*Excerpt to read*:
···
Wednesday, 5 April 2023

Innocence (2004)

 


Director: Lucile Hadžihalilović

Screenplay: Lucile Hadžihalilović

Based on a novella by Frank Wedekind

Cast: Zoé Auclair as Iris; Lea Bridarolli as Alice; Bérangère Haubruge as Bianca; Marion Cotillard as Mademoiselle Eva; Hélène de Fougerolles as Mademoiselle Edith; Olga Peytavi-Müller as Laura; Alisson Lalieux a Selma; Ana Palomo-Diaz as Nadja

An Abstract Candidate

 

Innocence begins with a casket...in which a young girl named Iris (Zoé Auclair) is brought to a school cut off from the world and entirely for the education of young girls. Iris is our introduction to this world of changing coloured hair ribbons, violet for the eldest girls and red for the youngest, and where they are designated into houses with five each maximum, with curfews that are enforced at night. Thus begins the debut theatrical film for Lucile Hadžihalilović, a figure whose actual filmography so far has been tiny but has made an impact. Her work with her husband, as a regular collaborator to the controversial filmmaker Gasper Noe, should be taken in mind too, as she has worked as producer and editor for his productions from the nineties as well, but her own filmography is just as distinct if with only four works so far from the nineties into the 2020s. La Bouche de Jean-Pierre (1996), probably the most difficult one to access. At fifty plus minutes a micro-feature, it is the most grounded and the most difficult as it tackles the subject of sexual abuse of a young girl, but her work in full theatrical length from the 2000s onwards, more readily available, are insanely idiosyncratic productions.
···
*What you will do*: Continue the review of the film Innocence (2004), picking up after its final sentence and keeping to its formal register.

*Entries supplied*:
···
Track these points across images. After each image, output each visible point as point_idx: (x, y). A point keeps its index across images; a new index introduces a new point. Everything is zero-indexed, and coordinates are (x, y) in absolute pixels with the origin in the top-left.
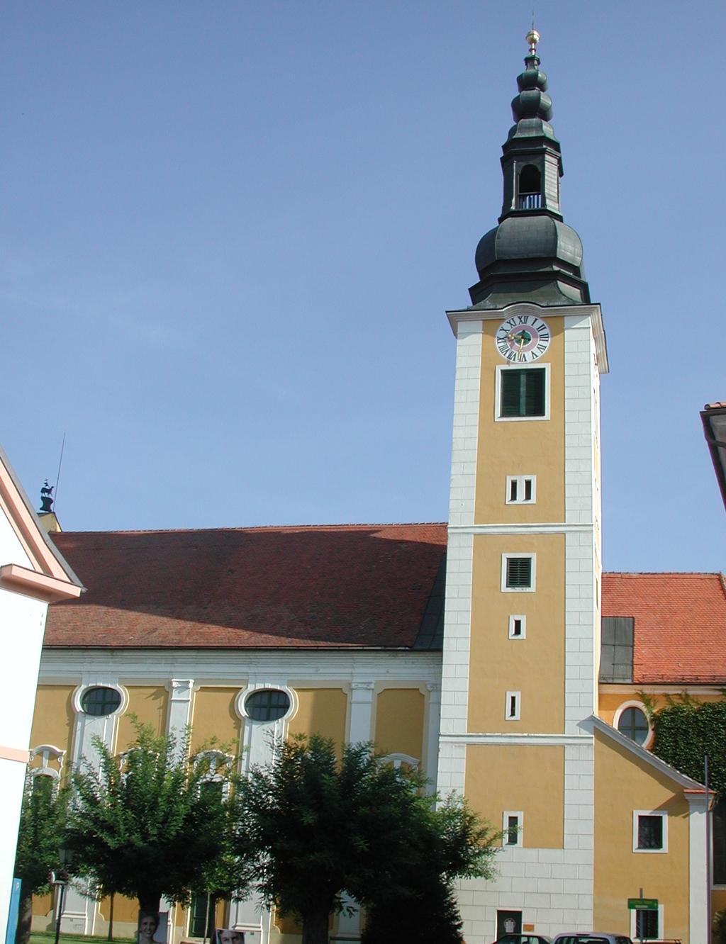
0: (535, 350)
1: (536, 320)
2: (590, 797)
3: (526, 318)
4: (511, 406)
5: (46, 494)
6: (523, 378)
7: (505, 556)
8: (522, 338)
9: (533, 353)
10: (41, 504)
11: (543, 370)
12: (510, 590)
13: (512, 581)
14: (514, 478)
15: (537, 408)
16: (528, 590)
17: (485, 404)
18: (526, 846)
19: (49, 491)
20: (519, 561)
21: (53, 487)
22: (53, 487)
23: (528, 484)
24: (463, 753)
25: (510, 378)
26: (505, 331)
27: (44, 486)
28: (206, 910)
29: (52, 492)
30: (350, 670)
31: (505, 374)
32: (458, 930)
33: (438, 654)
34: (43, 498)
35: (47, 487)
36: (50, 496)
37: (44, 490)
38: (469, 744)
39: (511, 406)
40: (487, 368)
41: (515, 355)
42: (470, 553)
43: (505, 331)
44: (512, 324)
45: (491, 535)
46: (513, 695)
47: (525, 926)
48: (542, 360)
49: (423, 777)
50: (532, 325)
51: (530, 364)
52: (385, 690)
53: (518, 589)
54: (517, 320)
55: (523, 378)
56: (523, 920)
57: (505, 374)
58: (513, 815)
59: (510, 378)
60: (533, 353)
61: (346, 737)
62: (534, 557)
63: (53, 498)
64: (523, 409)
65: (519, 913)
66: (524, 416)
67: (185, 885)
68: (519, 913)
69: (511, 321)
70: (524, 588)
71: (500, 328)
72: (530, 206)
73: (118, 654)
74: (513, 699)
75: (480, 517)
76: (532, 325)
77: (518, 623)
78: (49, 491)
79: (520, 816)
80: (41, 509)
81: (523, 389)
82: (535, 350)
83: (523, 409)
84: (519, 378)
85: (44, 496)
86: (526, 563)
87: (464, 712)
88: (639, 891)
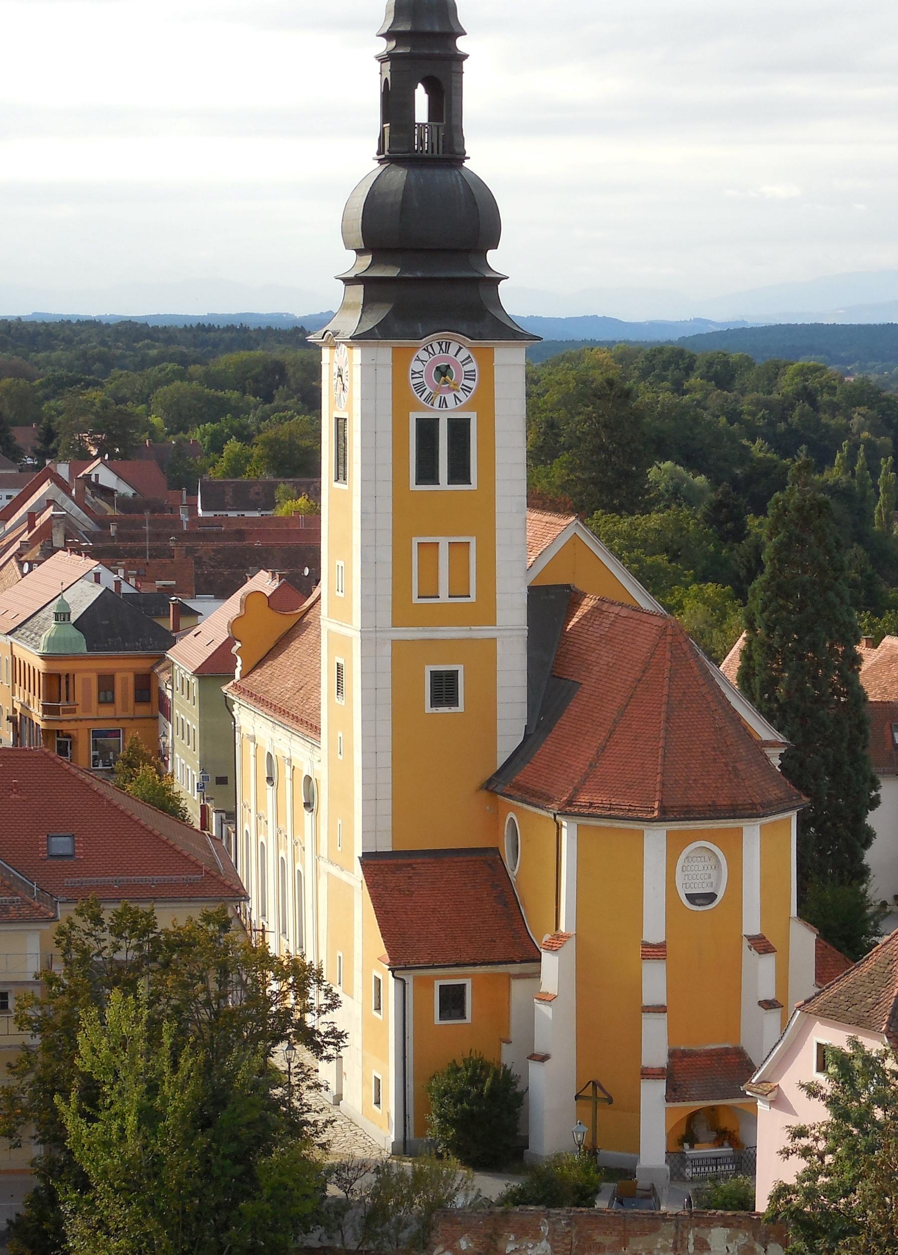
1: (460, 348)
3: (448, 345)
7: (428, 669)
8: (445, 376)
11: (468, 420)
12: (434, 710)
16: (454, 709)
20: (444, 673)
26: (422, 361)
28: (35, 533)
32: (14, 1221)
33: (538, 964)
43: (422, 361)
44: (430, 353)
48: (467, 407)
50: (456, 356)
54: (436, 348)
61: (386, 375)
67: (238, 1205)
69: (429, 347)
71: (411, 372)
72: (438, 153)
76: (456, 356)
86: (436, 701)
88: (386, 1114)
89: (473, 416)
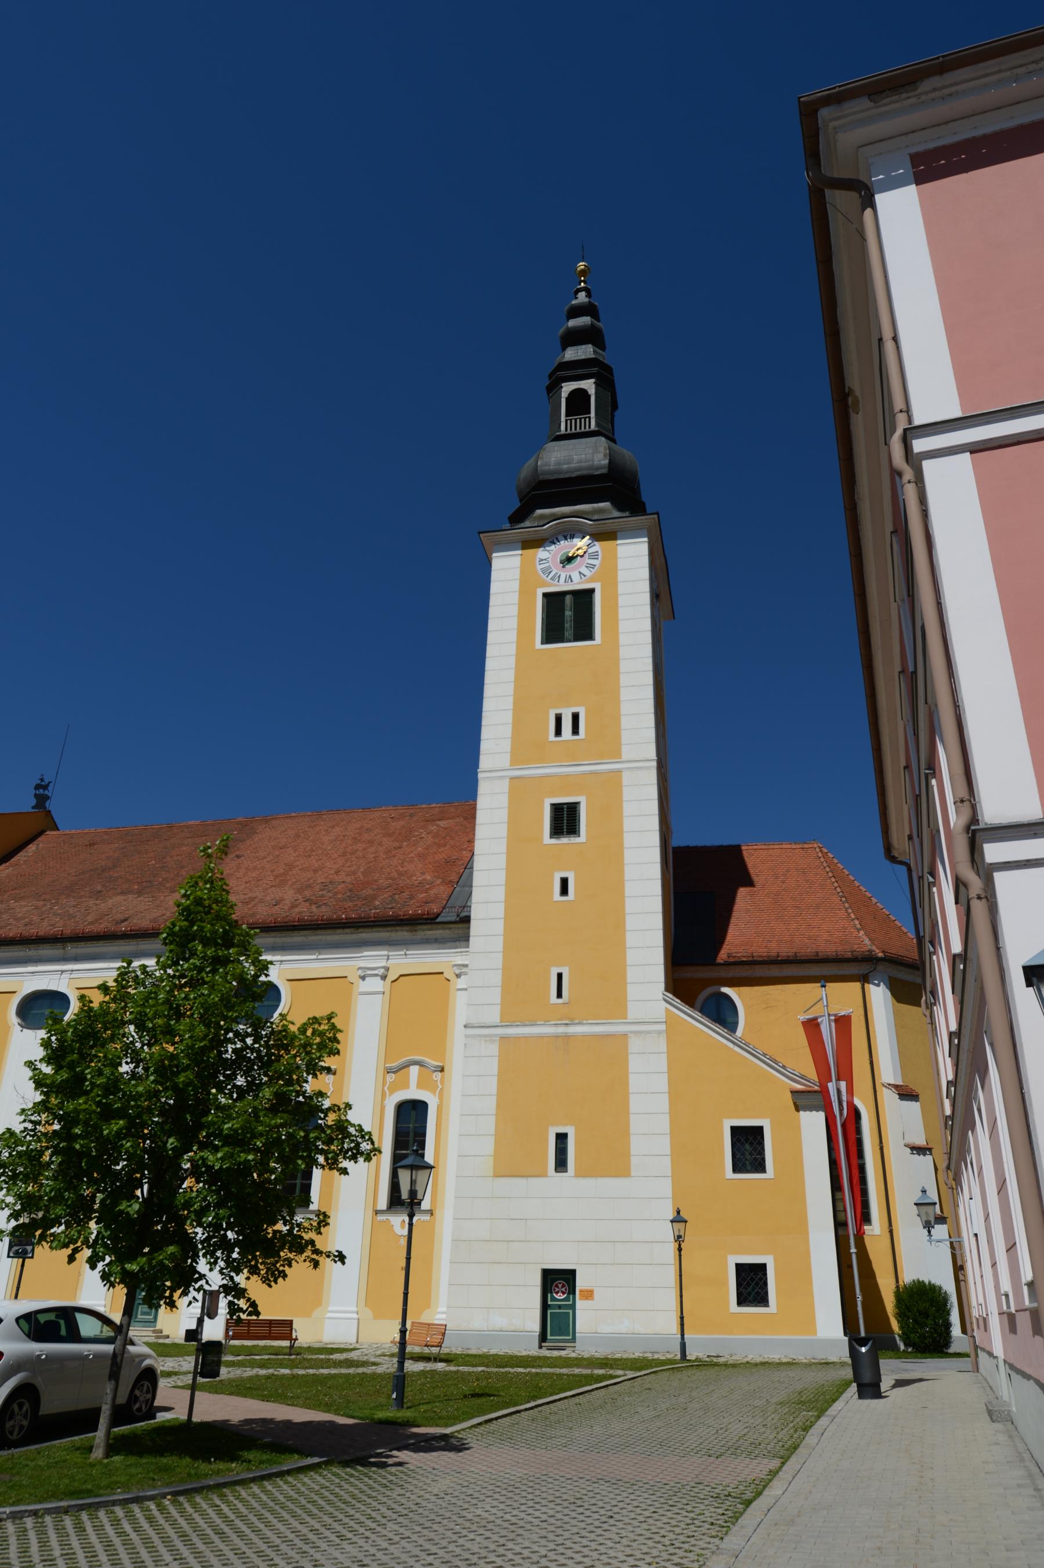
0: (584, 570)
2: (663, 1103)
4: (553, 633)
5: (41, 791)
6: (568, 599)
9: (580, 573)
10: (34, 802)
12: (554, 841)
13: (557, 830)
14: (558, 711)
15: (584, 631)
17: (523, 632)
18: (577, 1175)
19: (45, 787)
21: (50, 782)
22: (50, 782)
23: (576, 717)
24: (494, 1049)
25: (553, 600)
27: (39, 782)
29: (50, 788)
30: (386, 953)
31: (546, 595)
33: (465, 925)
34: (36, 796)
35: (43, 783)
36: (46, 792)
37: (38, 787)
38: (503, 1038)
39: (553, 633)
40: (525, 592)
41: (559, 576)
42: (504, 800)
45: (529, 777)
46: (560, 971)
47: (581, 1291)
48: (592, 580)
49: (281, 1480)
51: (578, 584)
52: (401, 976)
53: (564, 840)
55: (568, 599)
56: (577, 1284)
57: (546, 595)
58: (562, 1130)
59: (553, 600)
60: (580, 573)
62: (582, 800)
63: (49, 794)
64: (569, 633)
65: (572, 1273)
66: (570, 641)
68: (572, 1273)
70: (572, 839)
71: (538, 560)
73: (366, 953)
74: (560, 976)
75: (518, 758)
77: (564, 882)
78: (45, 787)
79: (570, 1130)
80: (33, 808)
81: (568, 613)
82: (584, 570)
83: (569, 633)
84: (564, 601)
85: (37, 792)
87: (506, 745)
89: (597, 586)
···
*Task output*:
And all of them involve children as central figures in them as well. Earwig (2021), adapted from a Brian Catling novel, is the ritual of one man to tend to a girl who has teeth made of ice, a ritual we barely get a great deal of, and whilst it is arguably the most conventional of the trio, it is still an idiosyncratic work to absorb. Evolution (2015), an original tale, covers one boy in a matriarchal community which is linked to the sea and aquatic entities, and then there is Innocence itself, which is as elusive as it is blatant in its own truly unique mood, a metaphor for reaching adolescence as a young girl if full of additional aspects to unpick. It is exceptionally obvious, even in layers, what its metaphors are about, and the film is explicit about this at times, but the tone is still eerie from the get-go as we go through an entire year or so of this mysterious school. This boarding school for girls, where their parents cannot communicate with them and they graduate once they reach the violet ribbon age, is ritualistic including rumours of the cruel punishments that can be dished out if you do not follow the rules. This includes having to serve the girls over years until you are an old woman, something which likely links to Mademoiselle Edith (Hélène de Fougerolles), the teacher we see, and Mademoiselle Eva (an early Marion Cotillard role) their ballet teacher, friends beyond their roles and in Eva's case, especially, with emotional burden from having been part of this contrasted world that educates these girls into puberty. The macabre nature of this school is through this, and other rituals such as how each New Year, the school's head comes and takes one of the blue ribbon girls away as a "chosen" one, or that when one girl dies attempting to leave, she is deliberately forgotten as if she had committed the worst taboo possible.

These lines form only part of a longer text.